Minâh´ta, Hâniye´den naklen şöyle denilmektedir: «Bir çocuk baliğ olduğunu ikrar etse, ölen adamın

vasisinden hissesini alsa, İbni Fazl, «Eğer o çocuk mürahık ise ve ihtilam oluyorsa, sözü kabul

edilir ve yapmış olduğu taksimde caizdir. Eğer mürahıksa, fakat onun mislinin ihtilam olmadığı

biliniyorsa, onun sözü kabul edilmez. Kısmeti de caiz değildir. Zira zahiren yalan söylemiş

olmaktadır» demiştir. İşte bundan tebeyyün etmektedir ki, bir çocuk on iki yaşından sonra, eğer

misli ihtilam olmayacak bir halde ise, büluğla ikrar ettiği takdirde, sözü kabul edilmez.»

«On iki yaşından sonra ilh...» Camiü´l-Fusuleyn sahibi, doğru olanın «sonra» değil. «ewel» demek

olduğunu iddia etmiştir. Çünkü zammetmiştir ki, bu mürahık olmayan çocuğun şartıdır.

Nurû´l-Ayn´da Cami-ü´I-Fusuleyn sahibinin bu iddiası reddedilerek anlayışsızlıkla suçlanmıştır.

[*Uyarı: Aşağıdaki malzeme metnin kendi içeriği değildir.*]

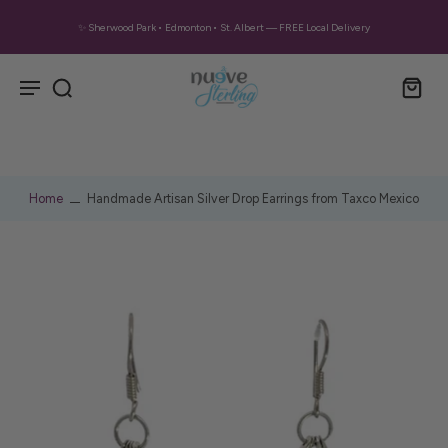
✨ Sherwood Park • Edmonton • St. Albert — FREE Local Delivery
Home
Handmade Artisan Silver Drop Earrings from Taxco Mexico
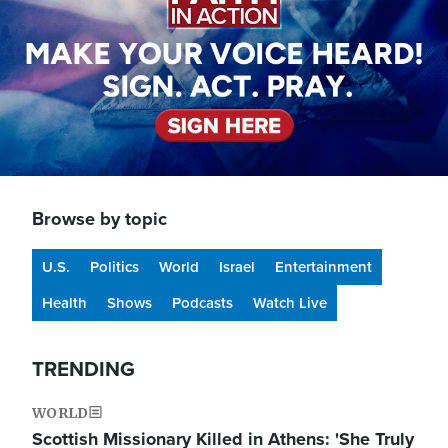
Browse by topic
U.S.
Politics
World
Israel
Entertainment
Health
Shows
Podcasts
Watch Live
TRENDING
WORLD
Scottish Missionary Killed in Athens: 'She Truly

«Şurunbulâliye´de ilh...» Şurunbulâliye´nin ibaresi şöyledir: «Yani onların sözü büluğlarını

bildirecek bir şeyle tefsir edilirler. Onların üzerine yemin de yoktur.»

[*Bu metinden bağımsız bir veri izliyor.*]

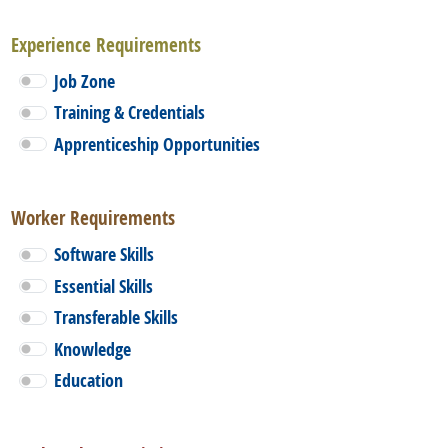
Experience Requirements
Job Zone
Training & Credentials
Apprenticeship Opportunities
Worker Requirements
Software Skills
Essential Skills
Transferable Skills
Knowledge
Education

Ebussuud ise şöyle demektedir: «Zahir olan muhakkak şudur ki, Hamevî´nin Dürerü´l-Bihâr´dan

naklettiği «Onların kavlinin kabulü için mürahık olmanın keyfiyeti sorulduğu zaman beyan etmeleri

şarttır» kavlinden maksat da budur.»

Ben derim ki: «Camiü´l-Fusuleyn´de Nesefî´nin Fetevâ´sından, o da Kadı Mahmud Semerkandî´den

naklen şöyle denilmektedir: «Mürahık bir mecliste büluğunu ikrar etse, ona neyle baliğ olduğu

sorulsa, o da ihtilamla olduğunu söylese, o zaman ona uyandıktan sonra ne gördüğü sorulur.

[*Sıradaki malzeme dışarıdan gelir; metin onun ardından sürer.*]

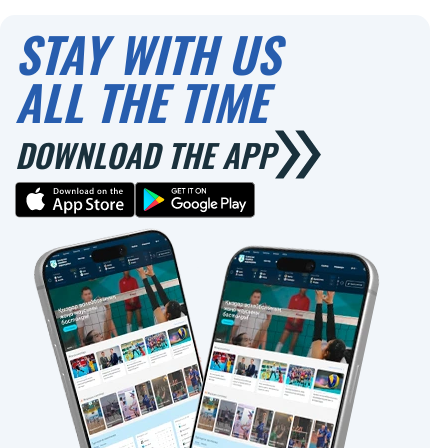
0
STAY WITH US
ALL THE TIME
DOWNLOAD THE APP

Çocuk su gördüğünü söylese, o zaman da hangi suyu gördüğü sorulur. Zira sular muhteliftir.

Çocuk meni gördüğünü söylese, o zaman meninin ne olduğu sorulur. O, kişinin kendisinden çocuk

olan suyudur, dese, o zaman da oğlanla mı, kızla mı, yoksa eşekle mi ihtilam olduğu sorulur. O da

oğlanla ihtilam olduğunu söylese, Kadı demiştir ki, «Araştırmak lazımdır. Zira bazen yalan yere de

büluğla ikrar edilir.» Şeyhülislam, «Bu ihtiyat babındandır. Tefsirle birlikte çocuğun kavli kabul

edilir. Cariye de hayızla ikrar ederse, ikrarı kabul edilir» demiştir.

Zahir, odur ki, musannıfın «Tefsir ile birlikte sözü kabul edilir.» kavlinden murad, kendisiyle ihtilam

olunabilecek bir şeyle tefsir etmesidir. İnceden inceye araştırılmasına lüzum yoktur.

«Delili sahih değildir ilh...» Doğrusu, «beyyine» değil, kesinlik ifade eden, «elbette» kelimesinin

kullanılmasıdır. Nitekim Camiü´l-FusuIeyn´de de böyle denilmiştir. Metnin bazı nüshalarında da

böyledir. Veya, doğrusu, ikrarı sahih değildir» denilmesidir.